Perchè il pilota

Perchè il pilota
IL PILOTAGGIO

When I was thinking about leaving the deep-sea life, I thought about becoming a pilot. This was not as easy as it might appear, as vacancies seemed few and far between and newcomers had to spend an awful long time learning the trade and earning no money while doing it, in most pilotage districts with which I was familiar.

A couple of factors put me off. It seemed to me that all the pilots I knew seemed to spend half their lives in trains. But more importantly, I genuinely wondered about whether I could hack the job. Did I have the spatial awareness? The sixth sense-like ability to tell if the tide has cut in early when coming off the berth, and realising before anyone else that the helmsman, who speaks no known language, has put the wheel the wrong way?

I found something else to do with my life, and pilotage probably had a narrow escape.

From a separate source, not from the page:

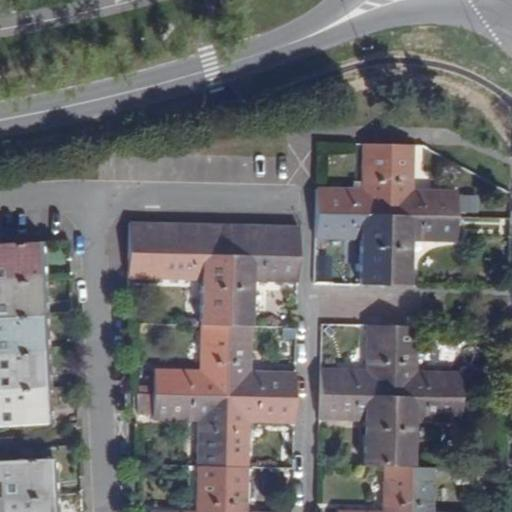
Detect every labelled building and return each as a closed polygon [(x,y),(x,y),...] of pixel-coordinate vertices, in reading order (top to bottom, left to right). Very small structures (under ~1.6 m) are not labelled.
[(314,184),(313,213),(383,215),(385,146),(359,146),(358,186),(314,184)] [(383,215),(454,217),(454,189),(409,186),(410,147),(385,146),(383,215)] [(356,284),(381,285),(383,215),(313,213),(313,238),(357,238),(356,284)] [(454,217),(383,215),(381,285),(407,286),(408,239),(453,239),(454,217)] [(141,253),(142,224),(125,223),(124,253),(141,253)] [(158,253),(159,224),(142,224),(141,253),(158,253)] [(174,254),(174,224),(159,224),(158,253),(174,254)] [(189,225),(174,224),(174,254),(188,254),(189,225)] [(189,225),(188,254),(203,253),(203,225),(189,225)] [(219,225),(203,225),(203,253),(218,254),(219,225)] [(225,254),(234,254),(235,225),(219,225),(218,254),(225,254)] [(234,254),(249,253),(250,226),(235,225),(234,254)] [(250,226),(249,253),(264,254),(265,226),(250,226)] [(265,226),(264,254),(280,254),(280,227),(265,226)] [(280,254),(296,253),(296,227),(280,227),(280,254)] [(0,282),(39,281),(37,243),(0,244),(0,282)] [(141,253),(124,253),(124,276),(199,278),(197,324),(223,325),(225,254),(218,254),(203,253),(188,254),(174,254),(158,253),(141,253)] [(296,253),(280,254),(264,254),(249,253),(234,254),(225,254),(223,325),(248,325),(249,279),(295,280),(296,253)] [(39,281),(0,282),(0,318),(40,316),(39,281)] [(40,316),(0,318),(0,355),(42,354),(40,316)] [(223,325),(197,324),(196,370),(152,370),(151,397),(222,398),(223,325)] [(222,398),(293,399),(293,371),(247,371),(248,325),(223,325),(222,398)] [(317,370),(316,397),(387,398),(388,327),(363,326),(362,371),(317,370)] [(415,328),(388,327),(387,398),(458,400),(459,373),(415,372),(415,328)] [(42,354),(0,355),(0,391),(44,390),(42,354)] [(44,390),(0,391),(0,429),(46,427),(44,390)] [(222,398),(151,397),(137,396),(137,413),(149,413),(149,420),(195,421),(194,468),(220,469),(222,398)] [(362,468),(380,468),(386,468),(387,398),(316,397),(316,420),(362,421),(362,468)] [(292,424),(293,399),(222,398),(220,469),(245,469),(246,422),(292,424)] [(407,468),(413,468),(414,422),(458,422),(458,400),(387,398),(386,468),(407,468)] [(0,498),(53,496),(50,459),(0,461),(0,498)] [(218,511),(220,469),(194,468),(193,511),(218,511)] [(406,511),(407,468),(386,468),(380,468),(379,511),(406,511)] [(407,468),(406,511),(432,511),(434,469),(413,468),(407,468)] [(218,511),(244,511),(245,469),(220,469),(218,511)] [(53,511),(53,496),(0,498),(0,511),(53,511)]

But over the years I have sometimes reflected that, if I had become a pilot, I could well have developed something of a persecution complex in the endless efforts made by shipowners to either avoid taking pilots or to pay them as little as possible. If you want to make a shipowner lose his urbane manner, just say the two words “compulsory pilotage” and watch him seethe. In some parts of the world, “light dues” will have the same Pavlovian effect, but the pilotage conversation topic might be considered universal.

It is something I have never understood, having been brought up to believe that pilots were put on earth primarily as a maritime safety measure. Why would any sane person begrudge them their existence? Over the years I have spent quite a lot of time with pilots, watching them at work. As a result, I can be counted on to become quite rude when some dim shore-side operating person says something like – “why do we need a pilot – we have a master, don’t we”?

The same sort of clown will tell you that quite a lot of ships have accidents with pilots embarked, to which the correct answer is that few groundings occur in the middle of the ocean. You can almost watch their minds working as they try and figure that one out. But pilotage is important, and, probably because of the economic downturn, currently under attack from those who grudge every cent a pilot earns.

A current line of attack suggests that with brilliant communications and the facility of AIS, a pilot aboard each ship is extravagant. Just like air traffic control, an operator in a VTS tower could simultaneously direct half a dozen ships. This is a great, money-saving idea in theory, but nonsense on stilts in practice. The VTS operator, whatever his or her communication skills, is unable to know what on earth is really going on in the wheelhouse of an arriving ship.

The “bridge team” is probably composed of one spaced out shipmaster who has been awake for thirty hours and is being shouted at over his mobile by the charterer while sorting out the arrival paperwork. There may or may not be a helmsman who knows how to steer, while nobody has bothered to clear away the anchors or called the hands for stations. The VTS operator, listening to some confusing shouts and grunts over the VHF, is unlikely to make much sense of the situation, and there can be no substitute for an injection of expertise in the shape of an embarked pilot.

Some years ago, at my nearest port, the pilot boat was off the port for the arrival of a short sea ship, which failed to slow down and was heading straight for the breakwater. The pilot boat went alongside and the pilot leaped onto the foredeck and sprinted to the bridge where he found the master fast asleep in his chair, and no other soul aboard the ship awake. That’s instructive.

Pilots are important, and I think you can argue that in the history of shipping they have never been more important. There never has been a time when ships’ crews have been so stretched, so few in number, and run with such desperate intensity. Delays, for whatever good navigational reason, will occasion screams from charterers who think that ships run on rails, like trams. The pilot can take a lot of the weight off the over-stretched master at the most crucial time in the voyage.

The pilot is important because there never has been a time when there has been such intolerance of maritime accident, and the presence of the pilot can be one very useful item of insurance against this happening. Sure, pilots can make mistakes, but they can also stop an enormous number of mistakes happening. By definition, they will be experienced people with a lot of local knowledge.

But none of this will stop shipowners from grudging their pilotage dues, believing that if they are forced to take pilots, they should be paid about the same as the linesman. They want to see pilotage commercialised with competition forcing the prices down. My answer to this is that pilots are as essential to safety as the bollards on the quay, and you wouldn’t want competition for those.